Painting is alive and kicking thank you very much. It’s still the most malleable and personal way to get your vision of things across.

If you need proof (and even if you don’t), be sure to visit Kerfuffle at The North Wall Arts Centre, an exhibition by Royal College of Art graduate Ruth Murray.

Murray has a lot to say, but if you did want to pigeonhole her work then you’d find it under the label of ‘wonderful and frightening’.

Melted clay covered teens, sojourns in the forest trapped in polythene bags and rituals gone wrong are just some of the themes. And while the paintings aren’t above criticism – they have an element of staged-ness that won’t be everyone’s bag – you’d be hard pressed not to admire Murray’s technical mastery and dark humour.

This is painting that little-Johnny-aged-four-and-three-quarters couldn’t do. On the other hand it exploits the language of childhood to great effect: there’s all that delight in getting covered in mess; getting tangled up and hiding.

It’s the trials of adolescence though, where Murray’s really at home, and poignantly the artist tells me that several of the works in the show are of her younger sister, painted over several years.

Murray describes growing up as a period of agitation with unknown limits: “… the feelings of alienation and paranoia associated with misunderstood experiments and rituals, the psychology of the situation.”

These aren’t just empty words.

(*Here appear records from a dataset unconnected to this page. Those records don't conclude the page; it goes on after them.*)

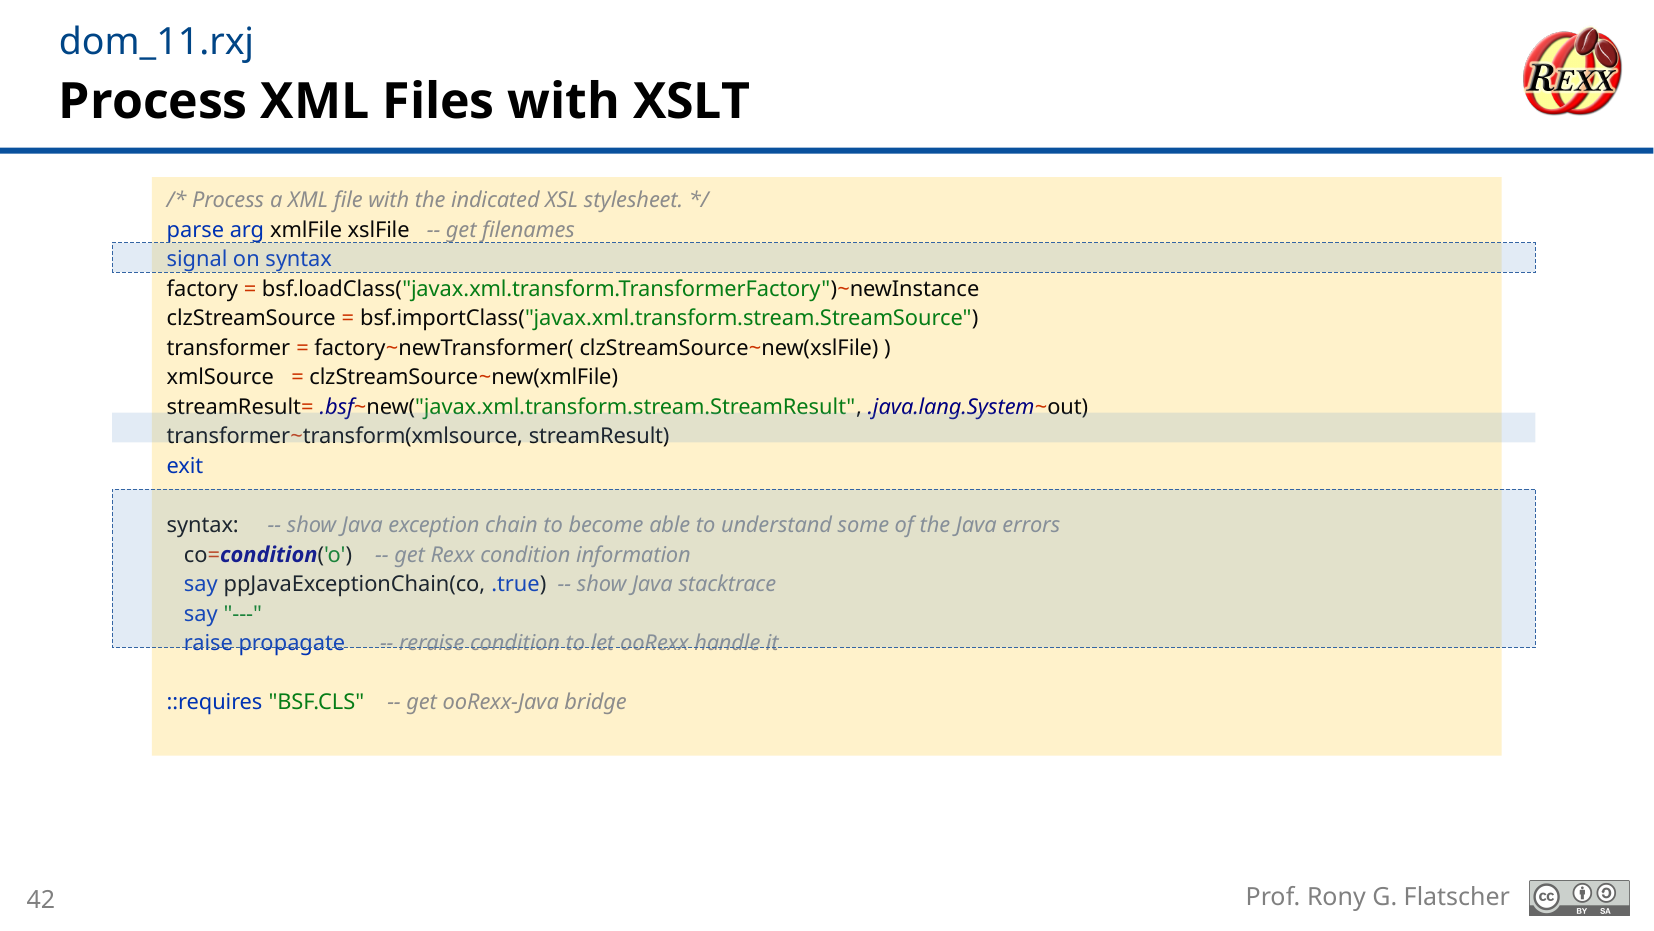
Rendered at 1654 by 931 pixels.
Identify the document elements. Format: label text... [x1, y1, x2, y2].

text_box [112, 489, 1536, 648]
text_box /* Process a XML file with the indicated XSL stylesheet. */ parse arg xmlFile xslFile -- get filenames signal on syntax factory = bsf.loadClass("javax.xml.transform.TransformerFactory")~newInstance clzStreamSource = bsf.importClass("javax.xml.transform.stream.StreamSource") transformer = factory~newTransformer( clzStreamSource~new(xslFile) ) xmlSource = clzStreamSource~new(xmlFile) streamResult= .bsf~new("javax.xml.transform.stream.StreamResult", .java.lang.System~out) transformer~transform(xmlsource, streamResult) exit syntax: -- show Java exception chain to become able to understand some of the Java errors co=condition('o') -- get Rexx condition information say ppJavaExceptionChain(co, .true) -- show Java stacktrace say "---" raise propagate -- reraise condition to let ooRexx handle it ::requires "BSF.CLS" -- get ooRexx-Java bridge [151, 273, 1502, 412]
title dom_11.rxj Process XML Files with XSLT [0, 0, 1625, 148]
text_box /* Process a XML file with the indicated XSL stylesheet. */ parse arg xmlFile xslFile -- get filenames signal on syntax factory = bsf.loadClass("javax.xml.transform.TransformerFactory")~newInstance clzStreamSource = bsf.importClass("javax.xml.transform.stream.StreamSource") transformer = factory~newTransformer( clzStreamSource~new(xslFile) ) xmlSource = clzStreamSource~new(xmlFile) streamResult= .bsf~new("javax.xml.transform.stream.StreamResult", .java.lang.System~out) transformer~transform(xmlsource, streamResult) exit syntax: -- show Java exception chain to become able to understand some of the Java errors co=condition('o') -- get Rexx condition information say ppJavaExceptionChain(co, .true) -- show Java stacktrace say "---" raise propagate -- reraise condition to let ooRexx handle it ::requires "BSF.CLS" -- get ooRexx-Java bridge [151, 177, 1502, 242]
text_box [112, 242, 1536, 273]
text_box [112, 412, 1536, 443]
text_box /* Process a XML file with the indicated XSL stylesheet. */ parse arg xmlFile xslFile -- get filenames signal on syntax factory = bsf.loadClass("javax.xml.transform.TransformerFactory")~newInstance clzStreamSource = bsf.importClass("javax.xml.transform.stream.StreamSource") transformer = factory~newTransformer( clzStreamSource~new(xslFile) ) xmlSource = clzStreamSource~new(xmlFile) streamResult= .bsf~new("javax.xml.transform.stream.StreamResult", .java.lang.System~out) transformer~transform(xmlsource, streamResult) exit syntax: -- show Java exception chain to become able to understand some of the Java errors co=condition('o') -- get Rexx condition information say ppJavaExceptionChain(co, .true) -- show Java stacktrace say "---" raise propagate -- reraise condition to let ooRexx handle it ::requires "BSF.CLS" -- get ooRexx-Java bridge [151, 648, 1502, 756]
text_box /* Process a XML file with the indicated XSL stylesheet. */ parse arg xmlFile xslFile -- get filenames signal on syntax factory = bsf.loadClass("javax.xml.transform.TransformerFactory")~newInstance clzStreamSource = bsf.importClass("javax.xml.transform.stream.StreamSource") transformer = factory~newTransformer( clzStreamSource~new(xslFile) ) xmlSource = clzStreamSource~new(xmlFile) streamResult= .bsf~new("javax.xml.transform.stream.StreamResult", .java.lang.System~out) transformer~transform(xmlsource, streamResult) exit syntax: -- show Java exception chain to become able to understand some of the Java errors co=condition('o') -- get Rexx condition information say ppJavaExceptionChain(co, .true) -- show Java stacktrace say "---" raise propagate -- reraise condition to let ooRexx handle it ::requires "BSF.CLS" -- get ooRexx-Java bridge [151, 443, 1502, 489]
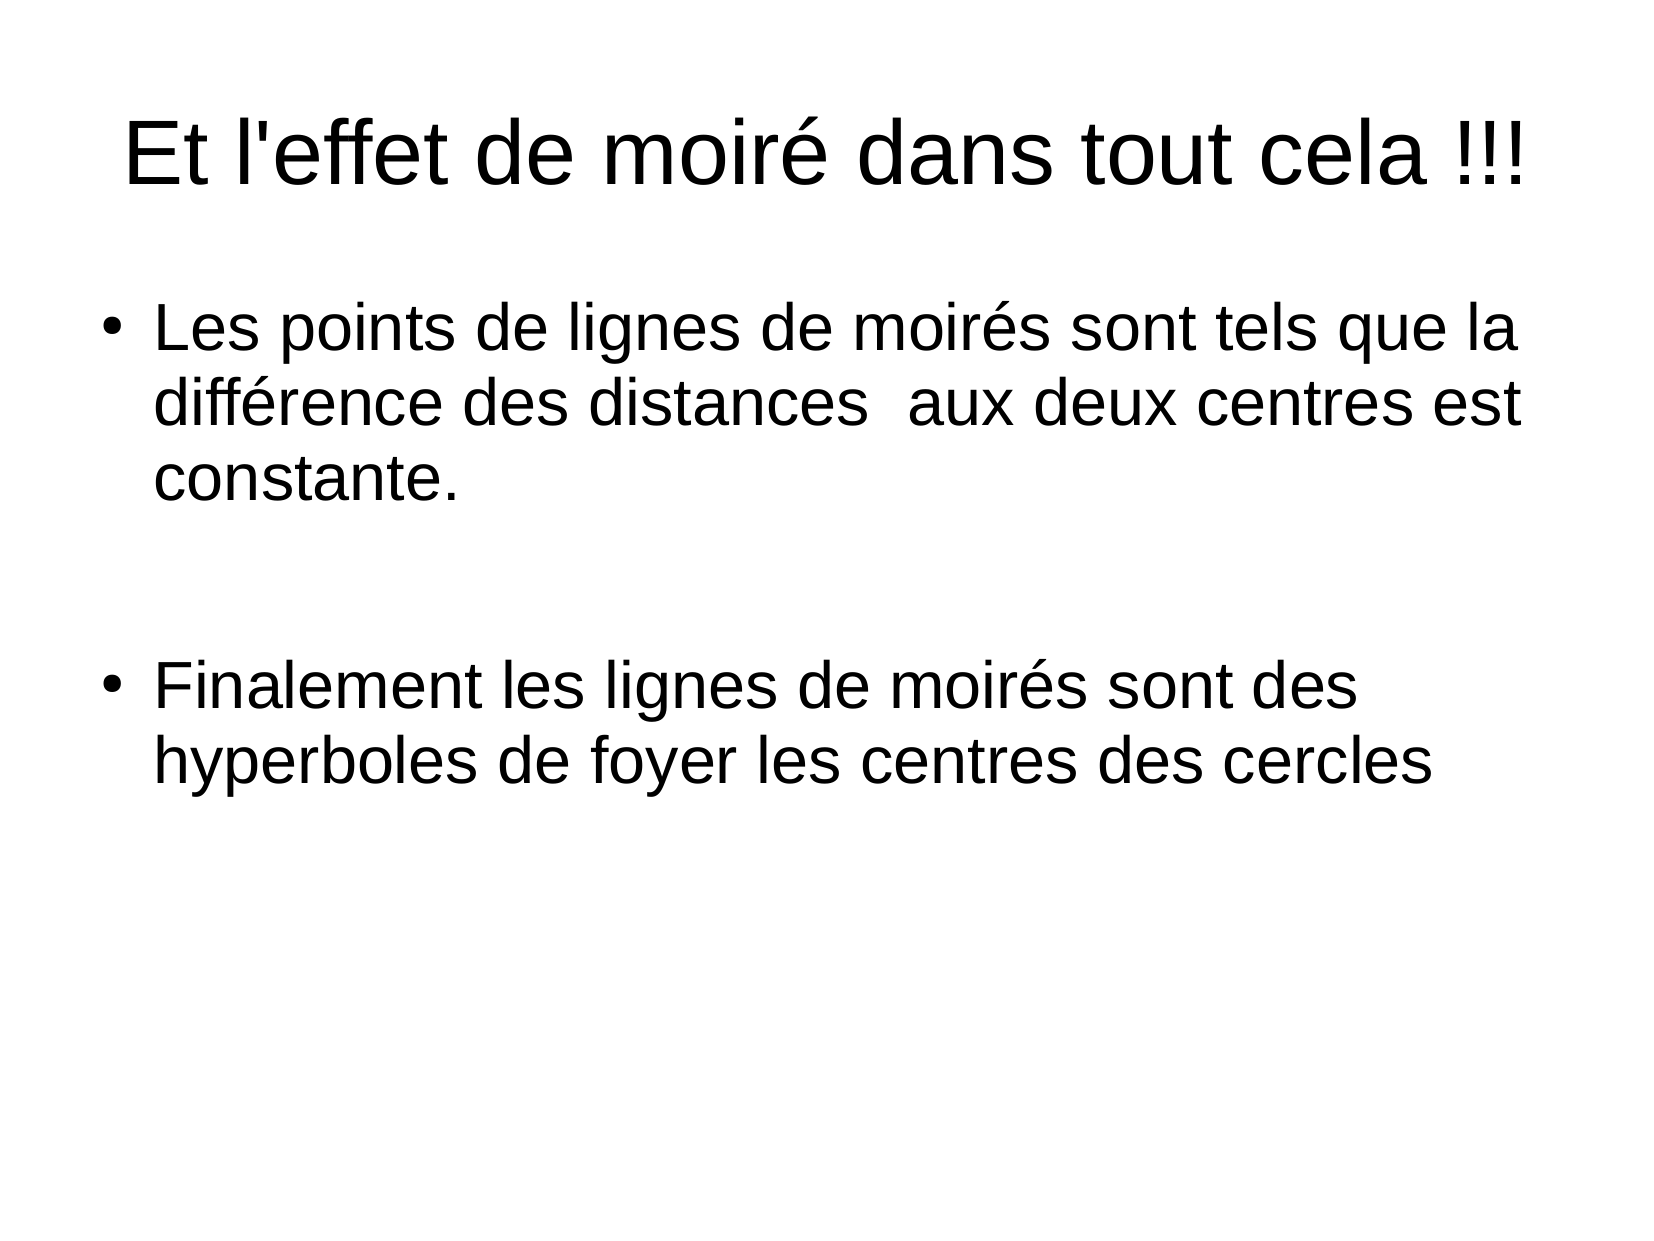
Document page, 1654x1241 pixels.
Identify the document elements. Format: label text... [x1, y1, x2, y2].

list Les points de lignes de moirés sont tels que la différence des distances aux deux centres est constante. Finalement les lignes de moirés sont des hyperboles de foyer les centres des cercles [82, 290, 1571, 1109]
title Et l'effet de moiré dans tout cela !!! [82, 49, 1571, 257]
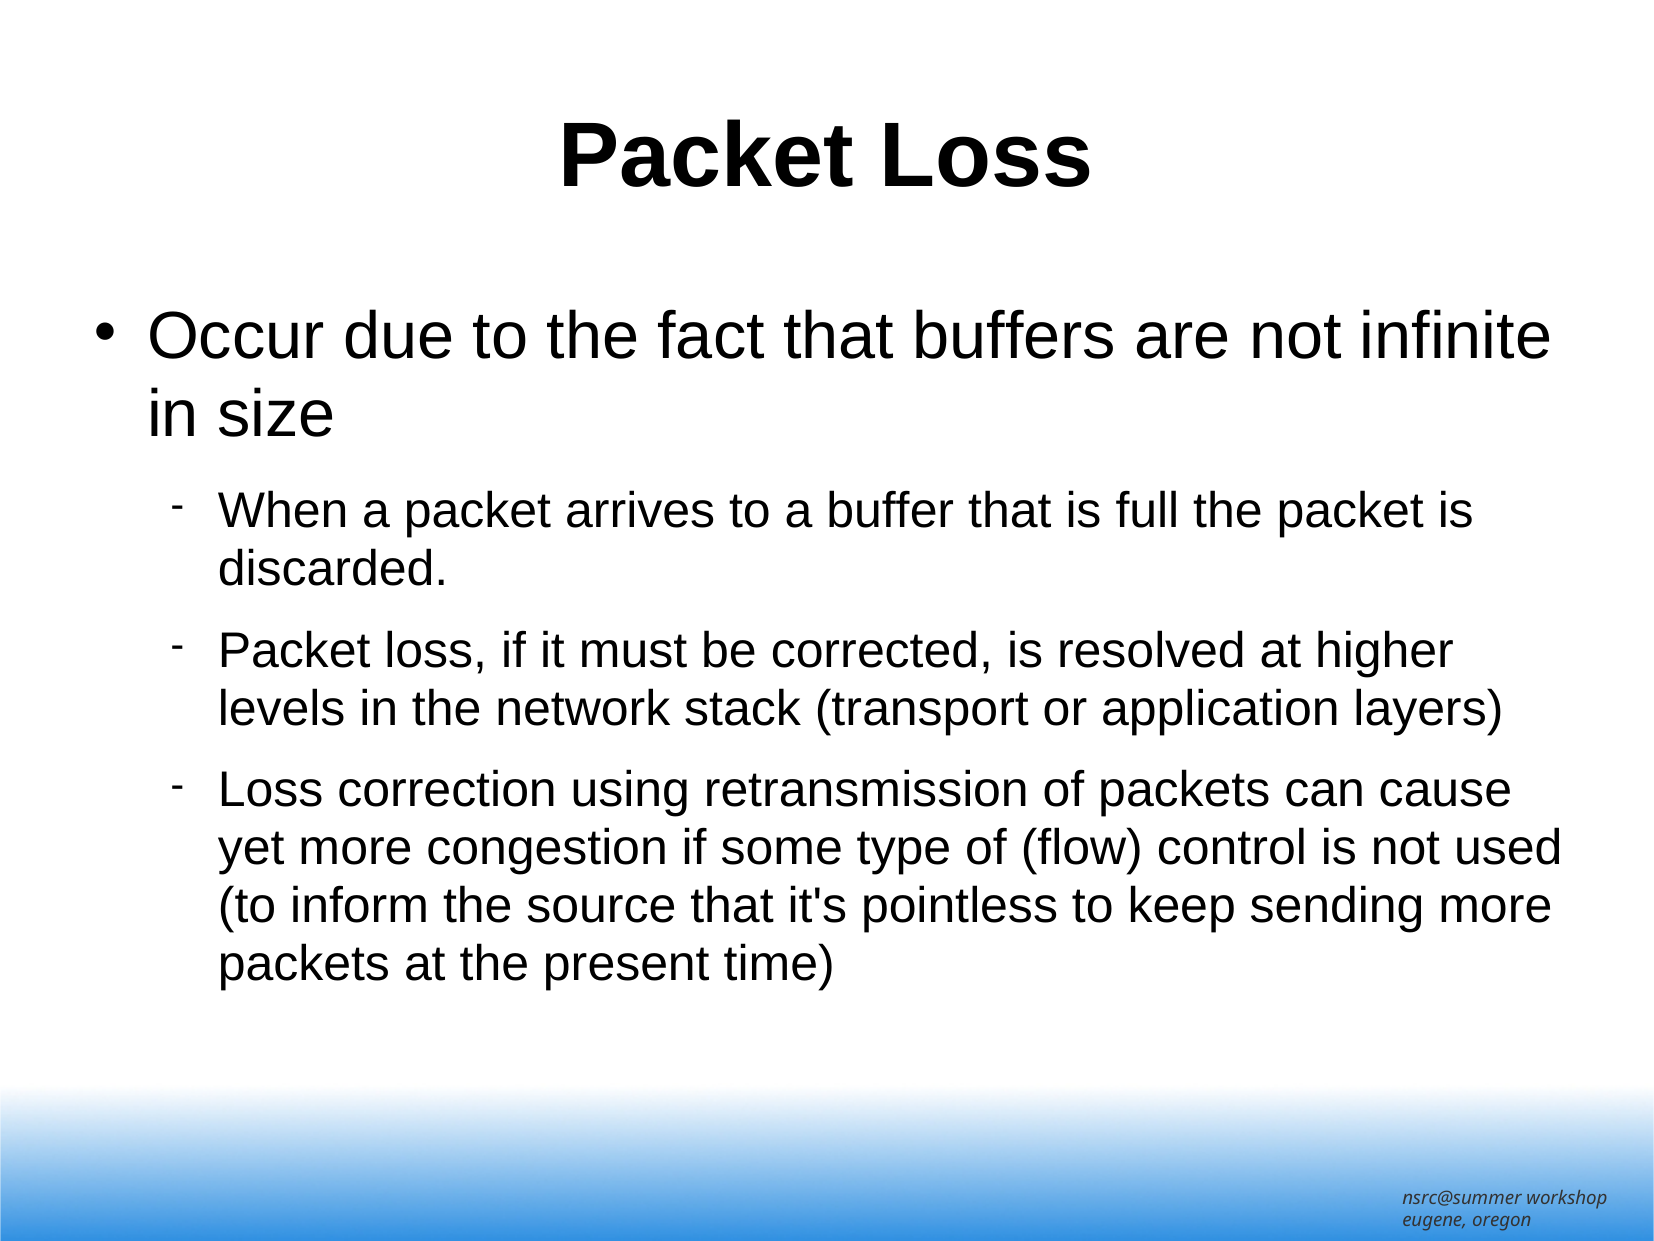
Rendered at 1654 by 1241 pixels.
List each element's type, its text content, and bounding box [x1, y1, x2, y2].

picture [0, 1083, 1654, 1241]
title Packet Loss [82, 49, 1571, 257]
list Occur due to the fact that buffers are not infinite in size When a packet arrives to a buffer that is full the packet is discarded. Packet loss, if it must be corrected, is resolved at higher levels in the network stack (transport or application layers) Loss correction using retransmission of packets can cause yet more congestion if some type of (flow) control is not used (to inform the source that it's pointless to keep sending more packets at the present time) [76, 295, 1566, 1208]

The painting Obby Oss for example, is all Green Man and folk dancing, but relocated down the woods where something unbridled and truly scary is taking place.

Then there’s Spam Man: a boy made of reformed meat surrounded by young women – are they putting him together or dismembering him? I think of Mary Shelly’s Frankenstein and I ask if Murray considers herself a Romantic: “I’m from Birmingham where they have some lovely pre-Raphaelite paintings at the Barber Institute.

“Their use of symbolism and narrative was definitely a big inspiration for me.”

So what about the pre-Raphaelite whimsy Hylas and the Nymphs that just last week Manchester Art Gallery removed and then swiftly rehung amidst the #MeToo storm? It’s easy to see how John William Waterhouse’s naked femmes fatales got embroiled in the argument – it’s a Victorian male fantasy after all. Tellingly, Murray, who now lives and works in Manchester, writes it all off as a media stunt.

She mostly paints young women, but rather than being political per se, hers is very much a personal vision – something painting still does best.